This great feast of Epiphany is a commemoration of Christ’s manifestation to the gentiles in the person of the Magi, as well as his baptism and first miracle at Cana.
This feast day began in the East as early as the third century and soon spread to the West, where it is identified with the visit of the Magi.
In some countries, it is known as the 12th Night (after Christmas) and is the occasion for special celebrations.
In the Roman calendar, it is always Jan. 6 or the Sunday between Jan. 2 and Jan. 8. For centuries, this feast has been a holy day of obligation in many places around the world.
In our Gospel reading from Matthew 2:1-12, we encounter the visit of the Magi to our Savior Jesus. We are told these gentiles (Magi) followed the star that led them to Jesus.
Pope Leo the Great said that, “The Star beckoned the three wise men out of their distant country and led them to recognize and adore the king of heaven and earth, Christ our Savior.”
The obedience of the star calls us to imitate its humble service: to be servants, as best we can, of the grace that invites all people to find Christ.
The Christmas season will soon be over, and in our corrupted relativistic world today, where there seems to be no objective truth, we as Christians are called to be a light and example. As Christians, we can echo the prophet Isaiah’s message from our first reading: that our light has come, the glory of the Lord shines upon us; the darkness covers the earth, and thick clouds cover the peoples, but upon us the Lord shines and over us appears his glory.
Show us the way to shine
This privilege that we have invites us to be stars that point others, gentiles, to Jesus Christ, our Lord and Savior.

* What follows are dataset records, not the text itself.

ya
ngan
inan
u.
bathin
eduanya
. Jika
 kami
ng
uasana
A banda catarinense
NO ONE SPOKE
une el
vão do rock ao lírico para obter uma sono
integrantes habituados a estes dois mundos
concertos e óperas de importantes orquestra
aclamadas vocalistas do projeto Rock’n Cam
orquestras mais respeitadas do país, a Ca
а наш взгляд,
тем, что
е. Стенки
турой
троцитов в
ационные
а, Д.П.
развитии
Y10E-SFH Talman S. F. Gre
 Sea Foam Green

We might ask ourselves what ways we can be stars. Here are a few examples:
When we stand up as Christians to defend the rights of the unborn, we are stars.

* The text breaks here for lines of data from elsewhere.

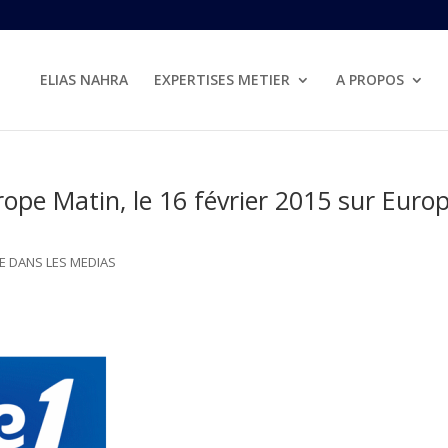
ELIAS NAHRA
EXPERTISES METIER
A PROPOS
ope Matin, le 16 février 2015 sur Euro
E DANS LES MEDIAS
Lecteur
audio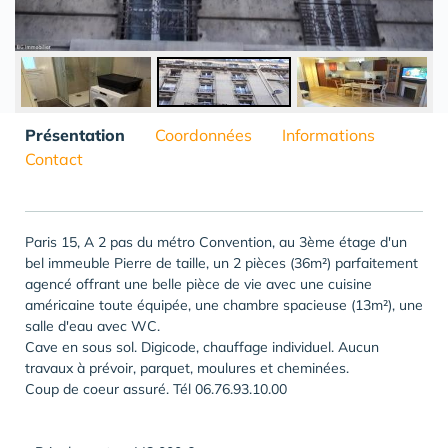
Présentation
Coordonnées
Informations
Contact
Paris 15, A 2 pas du métro Convention, au 3ème étage d'un
bel immeuble Pierre de taille, un 2 pièces (36m²) parfaitement
agencé offrant une belle pièce de vie avec une cuisine
américaine toute équipée, une chambre spacieuse (13m²), une
salle d'eau avec WC.
Cave en sous sol. Digicode, chauffage individuel. Aucun
travaux à prévoir, parquet, moulures et cheminées.
Coup de coeur assuré. Tél 06.76.93.10.00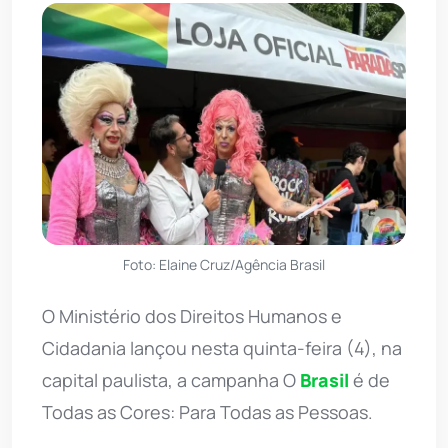
Foto: Elaine Cruz/Agência Brasil
O Ministério dos Direitos Humanos e
Cidadania lançou nesta quinta-feira (4), na
capital paulista, a campanha O
Brasil
é de
Todas as Cores: Para Todas as Pessoas.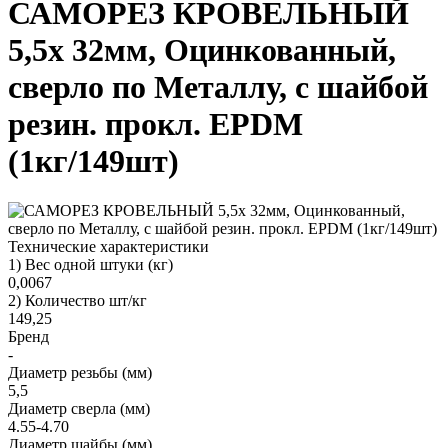
САМОРЕЗ КРОВЕЛЬНЫЙ
5,5х 32мм, Оцинкованный,
сверло по Металлу, с шайбой
резин. прокл. EPDM
(1кг/149шт)
Технические характеристики
1) Вес одной штуки (кг)
0,0067
2) Количество шт/кг
149,25
Бренд
-
Диаметр резьбы (мм)
5,5
Диаметр сверла (мм)
4.55-4.70
Диаметр шайбы (мм)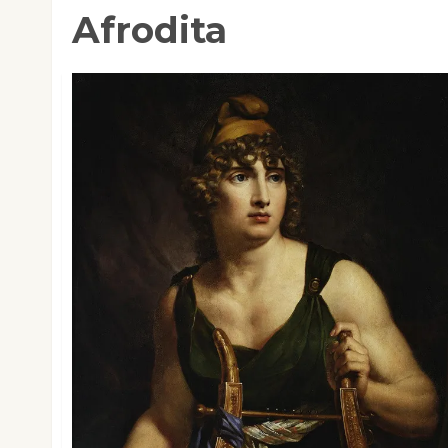
Afrodita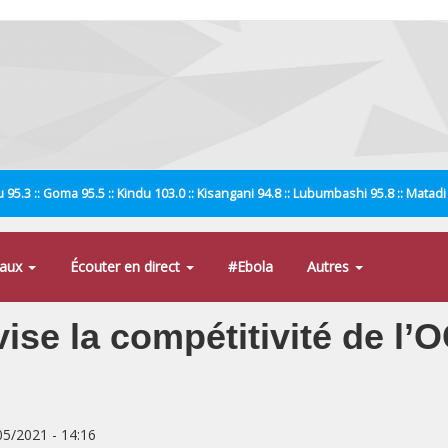
 95.3 :: Goma 95.5 :: Kindu 103.0 :: Kisangani 94.8 :: Lubumbashi 95.8 :: Matad
naux
Écouter en direct
#Ebola
Autres
se la compétitivité de l’O
/05/2021 - 14:16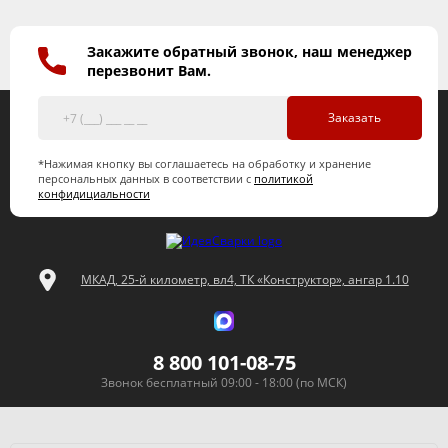
Закажите обратный звонок, наш менеджер
перезвонит Вам.
Заказать
*Нажимая кнопку вы соглашаетесь на обработку и хранение
персональных данных в соответствии с
политикой
конфидициальности
МКАД, 25-й километр, вл4, ТК «Конструктор», ангар 1.10
8 800 101-08-75
Звонок бесплатный 09:00 - 18:00 (по МСК)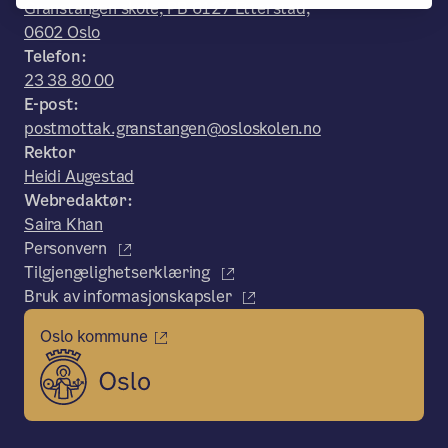
Granstangen skole, PB 6127 Etterstad,
0602 Oslo
Telefon:
23 38 80 00
E-post:
postmottak.granstangen@osloskolen.no
Rektor
Heidi Augestad
Webredaktør:
Saira Khan
Personvern
Tilgjengelighetserklæring
Bruk av informasjonskapsler
Oslo kommune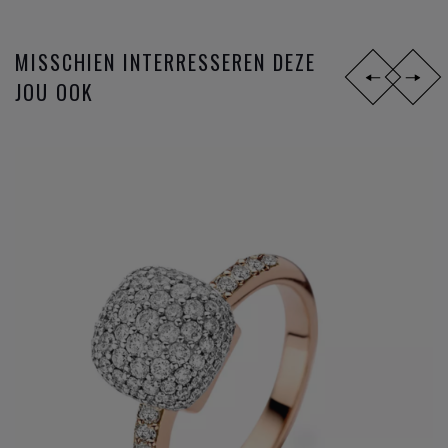
MISSCHIEN INTERRESSEREN DEZE
JOU OOK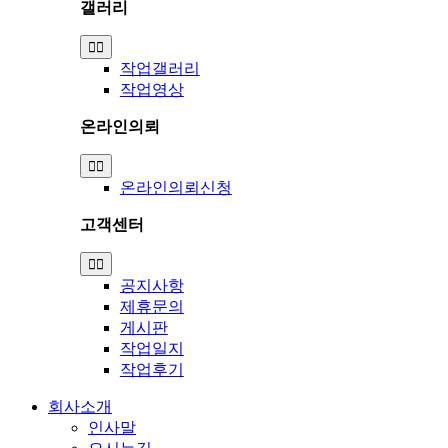
갤러리
Toggle
Navigation
작업갤러리
작업영상
온라인의뢰
Toggle
Navigation
온라인의뢰신청
고객센터
Toggle
Navigation
공지사항
제휴문의
게시판
작업일지
작업후기
회사소개
인사말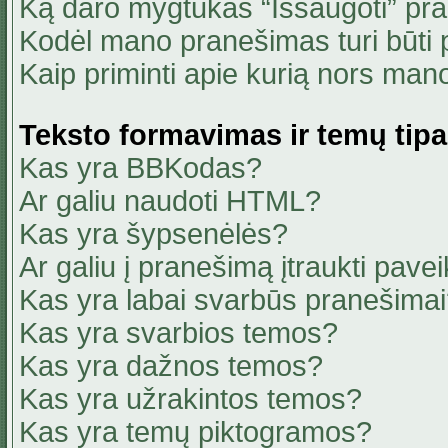
Ką daro mygtukas “Išsaugoti” pr
Kodėl mano pranešimas turi būti p
Kaip priminti apie kurią nors ma
Teksto formavimas ir temų tipa
Kas yra BBKodas?
Ar galiu naudoti HTML?
Kas yra šypsenėlės?
Ar galiu į pranešimą įtraukti pavei
Kas yra labai svarbūs pranešima
Kas yra svarbios temos?
Kas yra dažnos temos?
Kas yra užrakintos temos?
Kas yra temų piktogramos?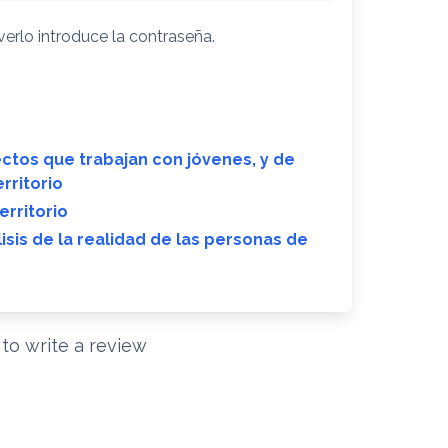
erlo introduce la contraseña.
ectos que trabajan con jóvenes, y de
rritorio
erritorio
lisis de la realidad de las personas de
t to write a review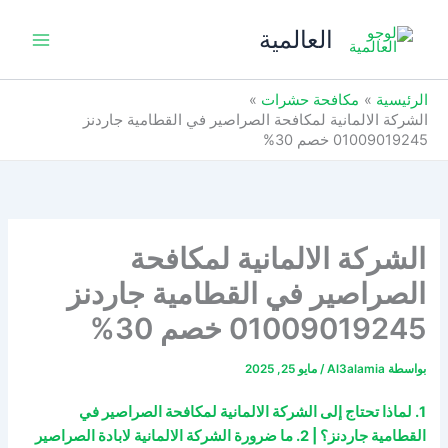
خطي
العالمية
لى
لمحتوى
الرئيسية
مكافحة حشرات
الشركة الالمانية لمكافحة الصراصير في القطامية جاردنز
01009019245 خصم 30%
الشركة الالمانية لمكافحة
الصراصير في القطامية جاردنز
01009019245 خصم 30%
بواسطة
Al3alamia
/
مايو 25, 2025
1. لماذا تحتاج إلى الشركة الالمانية لمكافحة الصراصير في
القطامية جاردنز؟ | 2. ما ضرورة الشركة الالمانية لابادة الصراصير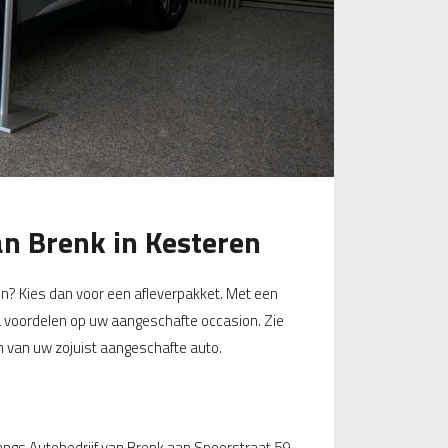
an Brenk in Kesteren
en? Kies dan voor een afleverpakket. Met een
ra voordelen op uw aangeschafte occasion. Zie
n van uw zojuist aangeschafte auto.
angs Autobedrijf van Brenk aan Spoorstraat 59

When we stand up to defend the dignity of marriage between one man and one woman, we are stars.
When we spend our precious time praying in adoration, we are stars.

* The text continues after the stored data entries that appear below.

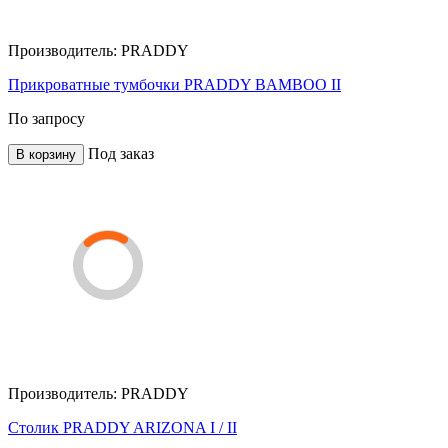
Производитель:
PRADDY
Прикроватные тумбочки PRADDY BAMBOO II
По запросу
Под заказ
В корзину
Производитель:
PRADDY
Столик PRADDY ARIZONA I / II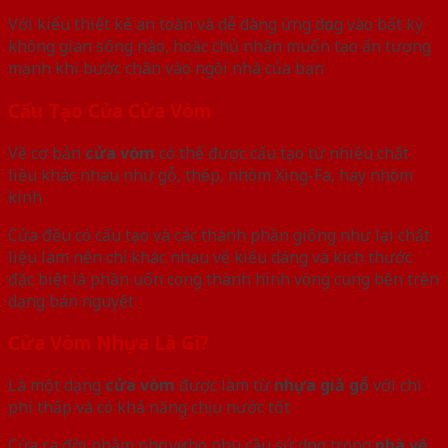
Với kiểu thiết kế an toàn và dễ dàng ứng dụng vào bất kỳ
không gian sống nào, hoặc chủ nhân muốn tạo ấn tượng
mạnh khi bước chân vào ngôi nhà của bạn
Cấu Tạo Của Cửa Vòm
Về cơ bản
cửa vòm
có thể được cấu tạo từ nhiều chất
liệu khác nhau như gỗ, thép, nhôm Xing-Fa, hay nhôm
kính
Cửa đều có cấu tạo và các thành phần giống như lại chất
liệu làm nên chỉ khác nhau về kiểu dáng và kích thước
đặc biệt là phần uốn cong thành hình vòng cung bên trên
dạng bán nguyệt
Cửa Vòm Nhựa Là Gì?
Là một dạng
cửa vòm
được làm từ
nhựa giả gỗ
với chi
phí thấp và có khả năng chịu nước tốt
Cửa ra đời nhằm phục vụ cho nhu cầu sử dụng trong
nhà vệ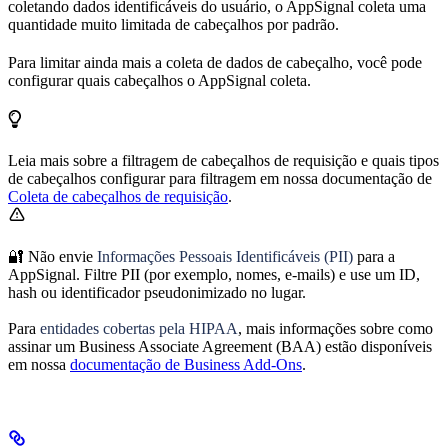
coletando dados identificáveis do usuário, o AppSignal coleta uma
quantidade muito limitada de cabeçalhos por padrão.
Para limitar ainda mais a coleta de dados de cabeçalho, você pode
configurar quais cabeçalhos o AppSignal coleta.
Leia mais sobre a filtragem de cabeçalhos de requisição e quais tipos
de cabeçalhos configurar para filtragem em nossa documentação de
Coleta de cabeçalhos de requisição
.
🔐 Não envie
Informações Pessoais Identificáveis (PII)
para a
AppSignal. Filtre PII (por exemplo, nomes, e-mails) e use um ID,
hash ou identificador pseudonimizado no lugar.
Para
entidades cobertas pela HIPAA
, mais informações sobre como
assinar um Business Associate Agreement (BAA) estão disponíveis
em nossa
documentação de Business Add-Ons
.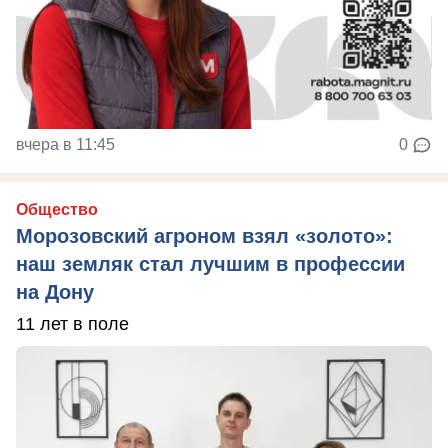
вчера в 11:45
0
Общество
Морозовский агроном взял «золото»:
наш земляк стал лучшим в профессии
на Дону
11 лет в поле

When we go for confession, we are stars.
When we attend Mass every Sunday and every holy day of obligation, we are stars.
When we spend time helping in food shelves, we are stars.
The list can go on and on. All those simple acts make us stars, pointing others to Jesus, for we never know what our actions may do to draw others to him.
As Jesus revealed himself to the gentiles (Magi) on this great feast, let us follow the example of the star in leading and pointing others — gentiles — to Jesus by the way we live our lives.
Deacon Robert Abotzabire is in formation for the priesthood at the St. Paul Seminary for the Diocese of Navrongo-Bolgatanga in Ghana. His teaching parish is Holy Spirit in St. Paul.
Sunday, Jan. 8
Epiphany of the Lord
• Isaiah 60:1-6
• Ephesians 3:2-3a, 5-6
• Matthew 2:1-12
Read Matthew 2:1-12 and recall who and what led you to Christ and what gift you might give the newborn king.